## start Extracted information

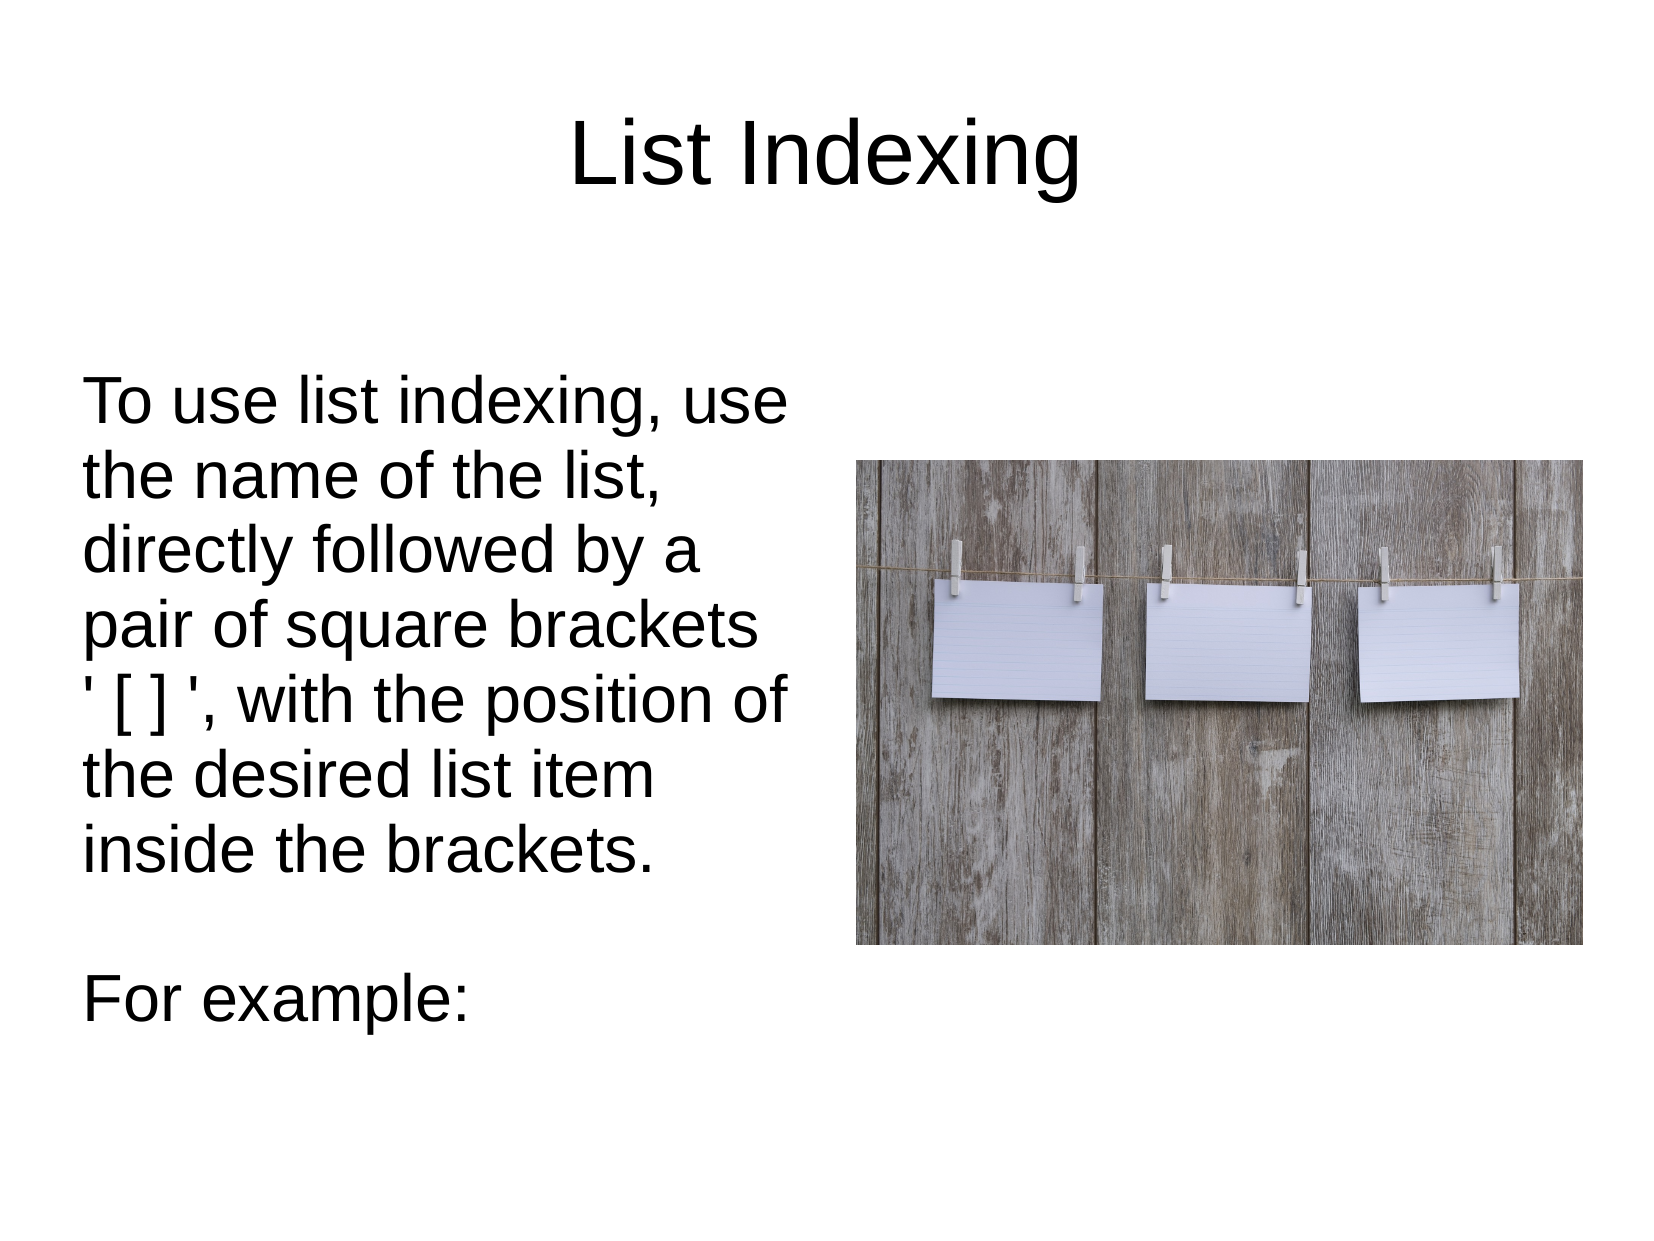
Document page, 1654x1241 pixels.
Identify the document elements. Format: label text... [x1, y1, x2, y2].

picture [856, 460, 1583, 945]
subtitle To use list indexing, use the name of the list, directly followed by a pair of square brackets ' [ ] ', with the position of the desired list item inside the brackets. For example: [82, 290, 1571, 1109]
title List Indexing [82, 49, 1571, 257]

## end Extracted information

▶ Description of the task
Lay out every line of the records above as a Markdown table with the columns Row and Line, putting the row number in Row and the line itself in Line. Skip blank lines and leave out the pictures.

▶ Answer to this task
| Row | Line |
|---|---|
| 1 | Document page, 1654x1241 pixels. |
| 2 | Identify the document elements. Format: label text... [x1, y1, x2, y2]. |
| 3 | picture [856, 460, 1583, 945] |
| 4 | subtitle To use list indexing, use the name of the list, directly followed by a pair of square brackets ' [ ] ', with the position of the desired list item inside the brackets. For example: [82, 290, 1571, 1109] |
| 5 | title List Indexing [82, 49, 1571, 257] |